At the heart of this controversy is the British drugmaker GlaxoSmithKline. In the last 10 months since this controversy broke out, BioSpectrum's Assistant Editor Ms Sheetal Sukhija covered every development of the controversy that finally culminated this month (http://bit.ly/1wkuFbl). The Chinese police have now charged the former head of GSK and his colleagues with corruption. Further, the UK's Serious Fraud Office (SFO) has launched a formal criminal investigation against the company. Simultaneously, GSK is battling corruption and bribery allegations in Poland, Iraq, Jordan, and Lebanon as well. MNCs like AstraZeneca, Bayer, Eli Lilly, Novartis, Novo Nordisk,
Roche, and Sanofi are also currently facing probe by the Chinese authorities and domestic companies are not far behind.

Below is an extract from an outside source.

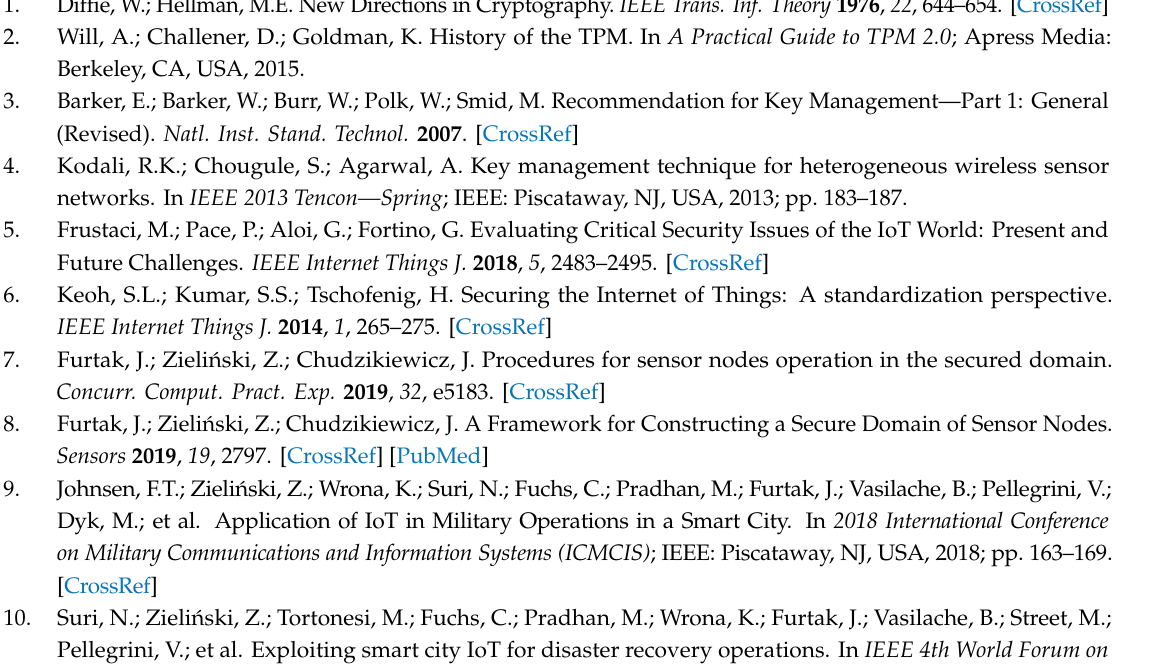
Figure 36. Structure of the simplified KGR system demonstrator.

China, in the next three years, is being dubbed to become the world's second-biggest pharmaceutical market behind the US. As if in a bid to prove this prophecy right, the country has come out in unison to rid itself of all pharmaceutical corruption. A range of government bodies, including the state planning agency, local commerce bureaus, and the health ministry led by State Administration for Industry and Commerce (SAIC) are making frequent, sometimes unannounced spot-checks at foreign healthcare firms. Experts estimated that more than half of all drug makers operating in China are being investigated in some capacity, from large multinational firms to Chinese state-owned enterprises.

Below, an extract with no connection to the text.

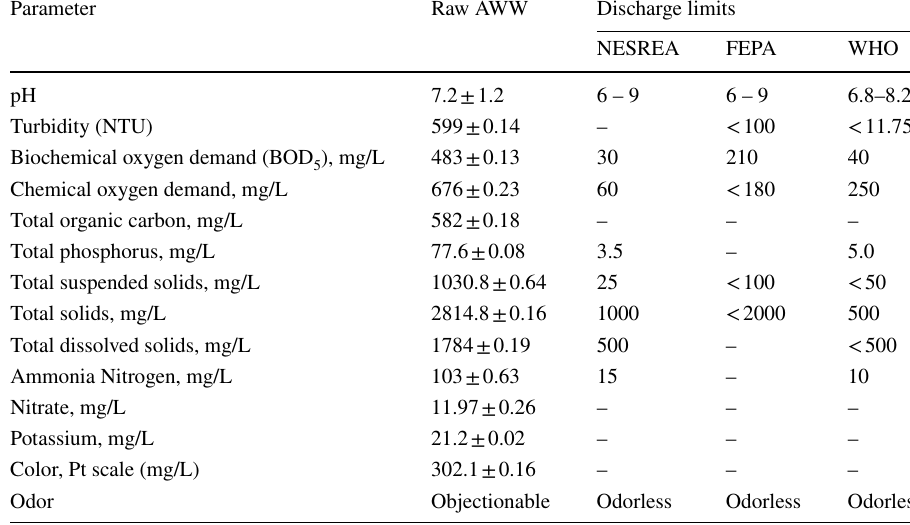
Table 4 The physicochemical characteristics of AWW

What seemed a small scale price check by the Chinese authorities and what they uncovered has shook the world of pharmaceuticals. While GSK shuffled its management in China to save face, investigating officials only dug deeper into the matter. GSK's headquarters claimed that they were not aware of bribes being given to doctors to boost sales, but some GSK sales employees appeared on national television claiming that they were pressurized by their very bosses.
Not just a heightened hawk-eye scrutiny, but these companies are also staring at constant decline in revenues from the country. GSK's revenues in China plunged 61 percent in the third quarter last year and were still down by 20 percent in the first quarter of 2014 from a year earlier. Of course many MNCs are now channelizing their resources to look at internal compliance systems and have begun training employees, besides initiating internal probes. The question now is will this trend now trickle to other countries like India as well?